In contrast to superoxide, NO levels remained reduced under hypoxia–reoxygenation conditions, supporting the view that increased superoxide levels might scavenge NO, thereby lowering NO levels. In addition, the BH₄/BH₂ ratio remained reduced under hypoxia–reoxygenation conditions. This might also relate to increased levels of superoxide under these conditions, which can oxidize BH₄ to BH₂, thus reducing NO generation and increasing superoxide production. In line, FA increased BH₄ bioavailability and NO generation also under hypoxia–reoxygenation conditions, while, possibly as a consequence, superoxide levels were reduced.

Thus, FA appears to have an important function in restoring and maintaining the balance between NO and ROS and thus counteracting endothelial dysfunction and other adverse effects under these conditions. In support, our data show that supplementation with FA improved acetylcholine-dependent vasorelaxation in murine pulmonary vessels.

Although the decreased BH₄/BH₂ ratio together with the reduction of superoxide generation by L-NAME pointed toward uncoupled eNOS under hypoxia, we did not find evidence that de novo synthesis of biopterins was altered under these conditions. In contrast, a recent report suggested increased de novo synthesis of biopterins based on elevated levels of GTPCH-1, resulting in an increased BH₄/BH₂ ratio in hypoxia (18). However, in support of our observation, this finding was not confirmed by others (23, 36).

▸ **Material shown**
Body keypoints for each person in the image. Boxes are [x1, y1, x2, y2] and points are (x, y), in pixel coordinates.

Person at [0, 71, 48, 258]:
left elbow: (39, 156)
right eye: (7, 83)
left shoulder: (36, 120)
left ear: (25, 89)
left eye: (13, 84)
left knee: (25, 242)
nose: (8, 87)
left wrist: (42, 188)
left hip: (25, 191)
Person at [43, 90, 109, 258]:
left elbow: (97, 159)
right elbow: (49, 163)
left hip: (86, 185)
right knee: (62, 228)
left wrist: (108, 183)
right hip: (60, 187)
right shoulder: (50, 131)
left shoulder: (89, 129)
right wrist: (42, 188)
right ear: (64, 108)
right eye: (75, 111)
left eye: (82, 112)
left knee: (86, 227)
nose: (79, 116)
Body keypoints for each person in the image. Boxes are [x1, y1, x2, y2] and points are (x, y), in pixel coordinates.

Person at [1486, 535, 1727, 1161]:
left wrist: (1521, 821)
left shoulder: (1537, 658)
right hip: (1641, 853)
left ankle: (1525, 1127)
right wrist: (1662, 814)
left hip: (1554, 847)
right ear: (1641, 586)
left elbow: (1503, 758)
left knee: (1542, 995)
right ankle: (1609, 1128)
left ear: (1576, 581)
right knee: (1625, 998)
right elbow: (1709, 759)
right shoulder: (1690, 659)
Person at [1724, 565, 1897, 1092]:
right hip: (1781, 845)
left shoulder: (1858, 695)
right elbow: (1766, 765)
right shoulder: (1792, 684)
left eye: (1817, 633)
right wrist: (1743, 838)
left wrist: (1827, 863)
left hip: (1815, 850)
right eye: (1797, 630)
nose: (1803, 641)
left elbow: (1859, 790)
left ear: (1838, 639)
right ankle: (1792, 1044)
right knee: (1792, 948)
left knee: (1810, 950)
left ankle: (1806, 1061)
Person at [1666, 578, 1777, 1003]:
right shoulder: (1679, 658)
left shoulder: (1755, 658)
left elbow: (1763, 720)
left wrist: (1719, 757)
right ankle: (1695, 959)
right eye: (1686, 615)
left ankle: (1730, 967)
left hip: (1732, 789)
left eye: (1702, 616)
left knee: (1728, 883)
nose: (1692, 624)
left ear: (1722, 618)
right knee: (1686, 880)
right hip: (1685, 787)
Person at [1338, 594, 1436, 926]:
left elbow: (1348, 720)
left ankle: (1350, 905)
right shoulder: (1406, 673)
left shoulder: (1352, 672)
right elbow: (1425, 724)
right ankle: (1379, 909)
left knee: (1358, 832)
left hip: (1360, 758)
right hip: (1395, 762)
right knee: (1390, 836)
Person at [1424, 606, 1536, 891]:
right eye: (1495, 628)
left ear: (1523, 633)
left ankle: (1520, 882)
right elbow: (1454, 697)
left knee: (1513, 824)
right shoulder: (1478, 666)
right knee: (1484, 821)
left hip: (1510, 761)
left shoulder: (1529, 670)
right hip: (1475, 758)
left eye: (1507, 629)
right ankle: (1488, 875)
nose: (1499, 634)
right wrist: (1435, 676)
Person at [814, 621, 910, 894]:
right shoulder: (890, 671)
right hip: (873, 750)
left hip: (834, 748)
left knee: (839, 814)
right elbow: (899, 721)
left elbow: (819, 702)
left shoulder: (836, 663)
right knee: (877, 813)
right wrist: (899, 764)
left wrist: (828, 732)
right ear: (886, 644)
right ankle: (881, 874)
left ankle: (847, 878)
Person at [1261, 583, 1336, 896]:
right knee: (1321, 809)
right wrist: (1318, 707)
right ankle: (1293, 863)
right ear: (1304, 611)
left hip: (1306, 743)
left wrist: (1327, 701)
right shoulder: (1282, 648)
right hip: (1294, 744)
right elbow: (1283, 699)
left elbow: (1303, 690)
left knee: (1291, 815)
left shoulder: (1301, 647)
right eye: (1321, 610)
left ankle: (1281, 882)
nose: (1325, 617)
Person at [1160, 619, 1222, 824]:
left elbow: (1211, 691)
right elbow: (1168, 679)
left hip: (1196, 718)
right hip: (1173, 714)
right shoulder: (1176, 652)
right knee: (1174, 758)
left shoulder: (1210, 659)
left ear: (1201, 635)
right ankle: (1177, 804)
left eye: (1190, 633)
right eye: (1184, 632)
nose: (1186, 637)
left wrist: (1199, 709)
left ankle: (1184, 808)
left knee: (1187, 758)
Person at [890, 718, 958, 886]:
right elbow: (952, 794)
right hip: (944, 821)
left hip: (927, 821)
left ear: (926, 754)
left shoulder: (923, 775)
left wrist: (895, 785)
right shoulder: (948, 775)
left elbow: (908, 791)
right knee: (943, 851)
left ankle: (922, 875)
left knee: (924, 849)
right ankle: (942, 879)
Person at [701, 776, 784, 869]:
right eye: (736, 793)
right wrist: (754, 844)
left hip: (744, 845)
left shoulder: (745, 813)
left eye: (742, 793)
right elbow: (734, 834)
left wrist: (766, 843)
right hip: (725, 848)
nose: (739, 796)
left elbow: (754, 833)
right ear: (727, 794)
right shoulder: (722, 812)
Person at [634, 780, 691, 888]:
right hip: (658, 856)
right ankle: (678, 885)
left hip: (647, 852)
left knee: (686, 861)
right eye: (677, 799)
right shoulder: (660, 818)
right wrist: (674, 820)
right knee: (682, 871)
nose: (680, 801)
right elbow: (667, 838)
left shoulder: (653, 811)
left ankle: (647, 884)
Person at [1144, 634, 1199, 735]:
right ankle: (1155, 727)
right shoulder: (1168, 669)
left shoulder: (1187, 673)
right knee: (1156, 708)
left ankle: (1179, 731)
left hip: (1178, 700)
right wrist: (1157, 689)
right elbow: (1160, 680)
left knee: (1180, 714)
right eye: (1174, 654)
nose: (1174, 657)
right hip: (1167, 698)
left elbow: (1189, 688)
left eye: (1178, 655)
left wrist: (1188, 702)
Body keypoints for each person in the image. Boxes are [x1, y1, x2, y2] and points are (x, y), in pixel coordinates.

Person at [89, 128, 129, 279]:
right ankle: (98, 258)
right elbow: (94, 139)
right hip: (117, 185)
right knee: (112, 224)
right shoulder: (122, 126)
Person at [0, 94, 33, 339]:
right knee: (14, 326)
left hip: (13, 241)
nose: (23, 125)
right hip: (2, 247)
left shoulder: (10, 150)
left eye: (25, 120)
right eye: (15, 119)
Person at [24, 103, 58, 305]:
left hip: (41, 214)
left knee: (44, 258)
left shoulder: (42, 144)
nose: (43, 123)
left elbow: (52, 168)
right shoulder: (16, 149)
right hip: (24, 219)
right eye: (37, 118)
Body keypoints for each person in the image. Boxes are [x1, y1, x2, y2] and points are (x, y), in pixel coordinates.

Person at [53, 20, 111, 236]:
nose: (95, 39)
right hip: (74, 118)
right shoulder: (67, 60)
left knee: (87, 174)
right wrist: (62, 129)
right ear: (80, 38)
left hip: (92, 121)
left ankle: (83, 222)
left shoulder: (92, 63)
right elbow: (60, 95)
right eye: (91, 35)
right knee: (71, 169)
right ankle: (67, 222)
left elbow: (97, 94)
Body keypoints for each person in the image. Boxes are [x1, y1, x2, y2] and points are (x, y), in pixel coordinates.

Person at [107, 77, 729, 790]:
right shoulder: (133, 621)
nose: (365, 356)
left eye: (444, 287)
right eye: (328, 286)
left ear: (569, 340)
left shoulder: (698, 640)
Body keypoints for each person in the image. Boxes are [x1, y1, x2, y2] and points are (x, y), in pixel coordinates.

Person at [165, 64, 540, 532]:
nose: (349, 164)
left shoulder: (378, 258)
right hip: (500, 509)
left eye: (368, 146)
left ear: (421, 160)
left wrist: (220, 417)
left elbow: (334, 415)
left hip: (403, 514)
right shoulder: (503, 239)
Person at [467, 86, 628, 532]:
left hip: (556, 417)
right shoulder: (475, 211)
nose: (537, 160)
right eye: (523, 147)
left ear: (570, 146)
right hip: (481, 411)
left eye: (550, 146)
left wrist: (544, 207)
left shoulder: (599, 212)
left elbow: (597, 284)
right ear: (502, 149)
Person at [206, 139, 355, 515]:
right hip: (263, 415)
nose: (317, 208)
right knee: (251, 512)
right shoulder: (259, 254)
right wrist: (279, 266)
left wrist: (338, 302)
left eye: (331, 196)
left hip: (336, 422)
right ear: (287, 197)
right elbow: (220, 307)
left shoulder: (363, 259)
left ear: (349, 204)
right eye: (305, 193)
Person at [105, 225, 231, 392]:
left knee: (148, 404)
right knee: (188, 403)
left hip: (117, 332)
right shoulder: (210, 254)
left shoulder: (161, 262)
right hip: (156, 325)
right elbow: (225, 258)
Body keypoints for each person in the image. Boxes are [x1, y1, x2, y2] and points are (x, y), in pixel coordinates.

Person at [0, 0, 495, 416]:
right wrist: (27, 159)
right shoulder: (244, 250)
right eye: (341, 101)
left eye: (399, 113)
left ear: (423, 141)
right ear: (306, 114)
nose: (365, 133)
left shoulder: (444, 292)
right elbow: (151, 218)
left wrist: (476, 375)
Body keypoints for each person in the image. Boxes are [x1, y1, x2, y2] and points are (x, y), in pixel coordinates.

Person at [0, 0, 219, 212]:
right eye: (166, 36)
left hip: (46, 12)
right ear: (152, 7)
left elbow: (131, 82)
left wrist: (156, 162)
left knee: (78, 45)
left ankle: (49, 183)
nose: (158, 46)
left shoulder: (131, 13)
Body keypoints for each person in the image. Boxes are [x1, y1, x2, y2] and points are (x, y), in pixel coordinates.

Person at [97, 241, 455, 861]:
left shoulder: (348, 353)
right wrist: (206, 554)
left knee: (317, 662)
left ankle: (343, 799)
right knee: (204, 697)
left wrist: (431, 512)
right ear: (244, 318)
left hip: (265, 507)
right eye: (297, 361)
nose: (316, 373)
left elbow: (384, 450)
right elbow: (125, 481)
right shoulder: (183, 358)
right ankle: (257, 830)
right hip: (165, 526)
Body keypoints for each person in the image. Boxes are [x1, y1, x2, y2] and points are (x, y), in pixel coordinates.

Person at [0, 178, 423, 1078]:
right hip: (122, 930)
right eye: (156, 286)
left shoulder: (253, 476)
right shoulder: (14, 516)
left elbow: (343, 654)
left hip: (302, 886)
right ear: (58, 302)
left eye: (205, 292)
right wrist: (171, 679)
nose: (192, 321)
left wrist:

▸ **Exercise goal**
Please say what supplementation with FA improved in murine pulmonary vessels, according to the text on NO and superoxide under hypoxia.

▸ **The completed task**
Acetylcholine-dependent vasorelaxation.